Haşim Akın
Ümmet-i Muhammed
Bir namaz sonrası “Ümmet-i Muhammed, Ümmet-i Muhammed…” Diyerek musafaha yapmıştık. Müslümanların bir birlerine olan sevgi gösterileri konusundaki hadis-i şerifleri okuyarak, dost olduk. Bize yaptığı duaları almak için, kamyonla para ödemeniz gerekirdi. Hem de yorucu bir günün sonunda olmuştu bunlar.
Sonra bir daha buluştuk. Yanımda “Ümmet-i Muhammed” tarafından tevdi edilmiş emanetlerden bir miktarını ona hediye ettim. Gerçi onun böyle bir hediye beklentisi yoktu ama bir karşılık vermek, yardım elinin sıcaklığını hissettirmek gerekti. Ondan ülkemiz için dua etmesini istemiştim.
Geçen günlerde gene gelmiş. Merdivende karşılaştık. Aslında karşılaşmadık, buluştuk. Adımı da unutmamıştı ve adımla hitap ederek kucaklaştık. Ben onun adını hatırlamakta zorlansam da özelliğini unutmamıştım. O, unutulması zor bir insandı zira… Ben, onun adını “ÜMMET-İ MUHAMMED AMCA” koymuştum. Türkiye’de olan darbeyi duymuş. Konu hakkında yüzeysel bilgisi var. Kim kime ne yapmış, amacı neymiş, kim nasıl destek vermiş? Bunları bilmiyor. Bildiği bir şey var. O da uzaklardaki hâmi bir el olan Türkiye’de sıkıntılar var.

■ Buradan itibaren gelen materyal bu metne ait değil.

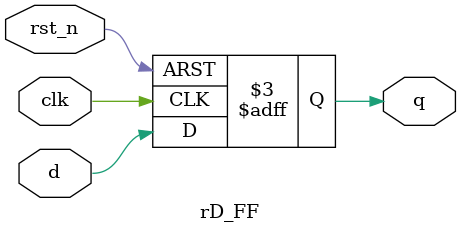
<source format=v>
module rD_FF(d,q, clk, rst_n);
    output q;
    input d, clk, rst_n;
    reg q;

    always @(posedge clk or negedge rst_n)
        if (!rst_n)
            q<=1'b1;
        else 
            q<=d;

endmodule
</source>
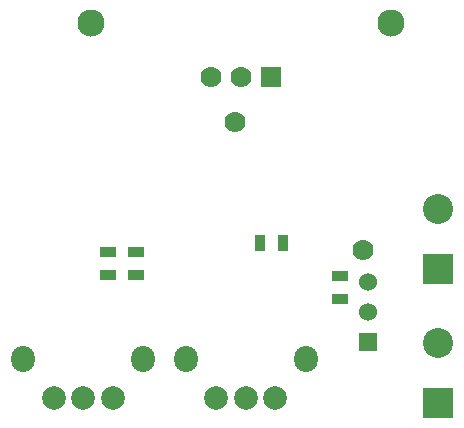
<source format=gbs>
G04 (created by PCBNEW (2013-07-07 BZR 4022)-stable) date 26/09/2015 17:58:38*
%MOIN*%
G04 Gerber Fmt 3.4, Leading zero omitted, Abs format*
%FSLAX34Y34*%
G01*
G70*
G90*
G04 APERTURE LIST*
%ADD10C,0.00393701*%
%ADD11R,0.055X0.035*%
%ADD12R,0.035X0.055*%
%ADD13C,0.07*%
%ADD14R,0.06X0.06*%
%ADD15C,0.06*%
%ADD16C,0.0905512*%
%ADD17R,0.1X0.1*%
%ADD18C,0.1*%
%ADD19R,0.07X0.07*%
%ADD20C,0.0787402*%
%ADD21O,0.0787402X0.0866142*%
G04 APERTURE END LIST*
G54D10*
G54D11*
X53275Y-28225D03*
X53275Y-27475D03*
G54D12*
X50625Y-26375D03*
X51375Y-26375D03*
G54D11*
X45550Y-26675D03*
X45550Y-27425D03*
X46475Y-26675D03*
X46475Y-27425D03*
G54D13*
X49803Y-22353D03*
X54046Y-26596D03*
G54D14*
X54225Y-29675D03*
G54D15*
X54225Y-28675D03*
X54225Y-27675D03*
G54D16*
X45000Y-19050D03*
X55000Y-19050D03*
G54D17*
X56550Y-31700D03*
G54D18*
X56550Y-29700D03*
G54D17*
X56550Y-27250D03*
G54D18*
X56550Y-25250D03*
G54D13*
X48975Y-20825D03*
X49975Y-20825D03*
G54D19*
X50975Y-20825D03*
G54D20*
X50150Y-31525D03*
X51134Y-31525D03*
X49165Y-31525D03*
G54D21*
X52157Y-30225D03*
X48142Y-30225D03*
G54D20*
X44725Y-31525D03*
X45709Y-31525D03*
X43740Y-31525D03*
G54D21*
X46732Y-30225D03*
X42717Y-30225D03*
M02*

</source>
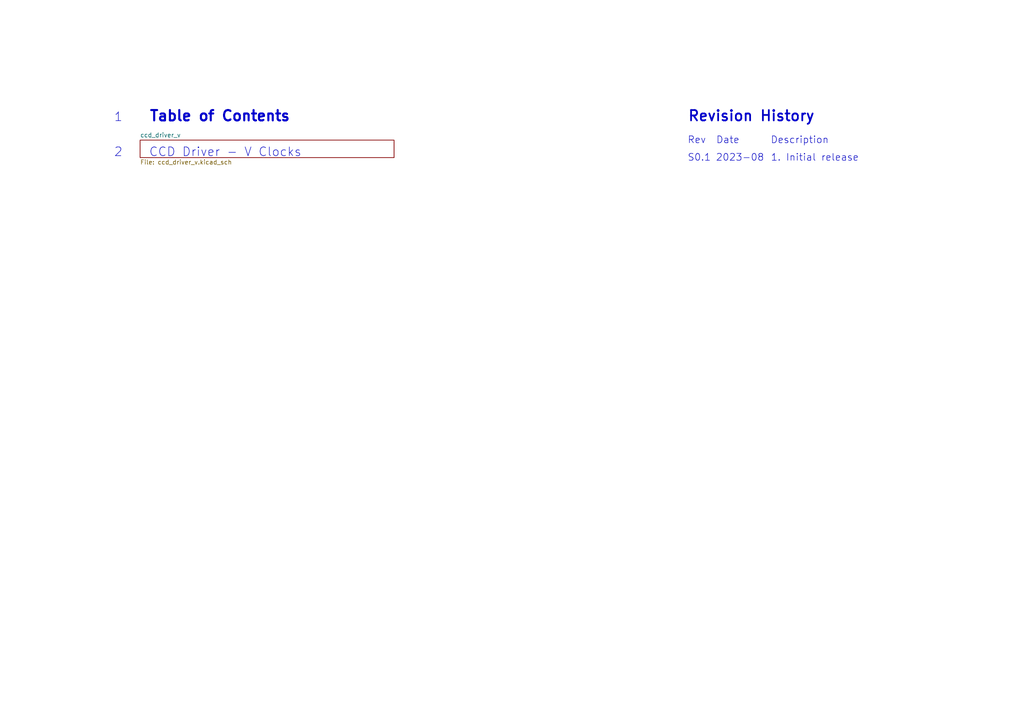
<source format=kicad_sch>
(kicad_sch (version 20230121) (generator eeschema)

  (uuid ba41827b-f176-424d-b6d5-0b0e1ddda097)

  (paper "A4")

  (title_block
    (title "Sitina 1 CCD V Clock Driver Patch Board")
    (date "2023-08-22")
    (rev "R0.6")
    (company "Copyright 2023 Anhang Li")
    (comment 2 "MERCHANTABILITY, SATISFACTORY QUALITY AND FITNESS FOR A PARTICULAR PURPOSE.")
    (comment 3 "This source is distributed WITHOUT ANY EXPRESS OR IMPLIED WARRANTY, INCLUDING OF")
    (comment 4 "This source describes Open Hardware and is licensed under the CERN-OHL-P v2.")
  )

  


  (text "CCD Driver - V Clocks" (at 43.18 45.72 0)
    (effects (font (size 2.54 2.54)) (justify left bottom))
    (uuid 35c43a5e-0fe0-4095-bc59-aa0fbe5b282a)
  )
  (text "Table of Contents" (at 43.18 35.56 0)
    (effects (font (size 2.9972 2.9972) (thickness 0.5994) bold) (justify left bottom))
    (uuid 381457cc-8e00-49b0-bed6-8c7335498798)
  )
  (text "1" (at 33.02 35.56 0)
    (effects (font (size 2.54 2.54)) (justify left bottom))
    (uuid 69967e43-1c12-4c14-9657-453ca7ddd2d1)
  )
  (text "Rev  Date      Description " (at 199.39 41.91 0)
    (effects (font (size 2 2)) (justify left bottom))
    (uuid 77fd0bea-14ec-49a3-b22b-a475cbb74a31)
  )
  (text "2" (at 33.02 45.72 0)
    (effects (font (size 2.54 2.54)) (justify left bottom))
    (uuid 96db472b-2173-4973-9a84-b9f6f8f5b5d6)
  )
  (text "Revision History" (at 199.39 35.56 0)
    (effects (font (size 2.9972 2.9972) (thickness 0.508) bold) (justify left bottom))
    (uuid d7e9a161-19c2-47a2-90ea-16aaa3a46b62)
  )
  (text "S0.1 2023-08" (at 199.39 46.99 0)
    (effects (font (size 2 2)) (justify left bottom))
    (uuid f1e31366-0aac-4db6-a867-7ca56031f2e0)
  )
  (text "1. Initial release" (at 223.52 46.99 0)
    (effects (font (size 2 2)) (justify left bottom))
    (uuid f3851be8-a7b2-4b01-ae8e-7a9c7a1e6f91)
  )

  (sheet (at 40.64 40.64) (size 73.66 5.08) (fields_autoplaced)
    (stroke (width 0.1524) (type solid))
    (fill (color 0 0 0 0.0000))
    (uuid d386a9bf-0103-410c-b6e1-cdc61e904cc1)
    (property "Sheetname" "ccd_driver_v" (at 40.64 39.9284 0)
      (effects (font (size 1.27 1.27)) (justify left bottom))
    )
    (property "Sheetfile" "ccd_driver_v.kicad_sch" (at 40.64 46.3046 0)
      (effects (font (size 1.27 1.27)) (justify left top))
    )
    (instances
      (project "pcb"
        (path "/ba41827b-f176-424d-b6d5-0b0e1ddda097" (page "7"))
      )
    )
  )

  (sheet_instances
    (path "/" (page "1"))
  )
)

</source>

Darbe sonrası nasıl olduğumuzu merak etmiş ve özel ziyarete gelmiş. Gözlerimizin içine bakarak ilk muhabbetimizi gerçekleştirdik. Neyse ki Kasım uzak değildi de tercümanlığımızı yaptı.
Önce geliş sebebini açıkladı. “Hiçbir gölgenin bulunmadığı kıyamet gününde, Allah’ın arşının gölgesinde yer bulacak yedi sınıf şanslı insandan bir grubun da birbirini sadece Allah rızası için seven iki kimse” olduğunu söyleyerek başladı. Bolca da dua etti. Önceki görüşmememizde ben ülkem için dua istemiştim. Buna çok hayret ettiğini, yolda gideren bunu düşündüğünü söyledi. Bir kişinin ülkesi için dua etmesini garipsemiş meğer… Ve bolca dua ettiğini de ekledi.
Yaşına ve ülkenin sosyal şartlarına bakıldığında çok da tahmin edilmez ama Türkiye’deki darbeyi o gün duymuş. Bırakın gidip görmeyi, haritada bile yerini bulamayacağı kardeşleri için nasıl namaz kıldığını ve dua ettiğini samimi gözleri ve diliyle anlattı. O gün dua etmiş, Türkiye için Kur’an okumuş.
Biz de ülkemizin bulunduğu durum için hamt ettik. Burası gibi çok farklı coğrafyalardan arşa yükselen dualarla iyi olduğunu söyledik. Gözlerinin içinde ayrı bir sevinç parladı. Sanki uzaktaki babasından veya evladından haber alıyormuş gibiydi… Yüreğine su serpilmiş bir çilekeşin hali vardı… Tekrar dua ederek ayrıldık.
Elbette sadece bu değildi dua eden. Bundan başka da bildiğimiz veya bilmediğimiz başka dualarda var. Ama ümmet-i Muhammed amcamın dua aşkı bir başkadır.
Dünyanın öbür ucunda sizi merak eden ve size özel dua ettiğini söyleyen birinin olması gerçekten çok güzel bir his... Belki de asıl olması gereken bu duaya layık olabilmek. Önündeki haritadan asla yerini bulamayacağı bir ülke için yapılan bunca dua varken, karşılık beklemeden oluşmuş böylesi bir koruma kalkanına rağmen neden tuzak kurmaya çalışılırlar ki?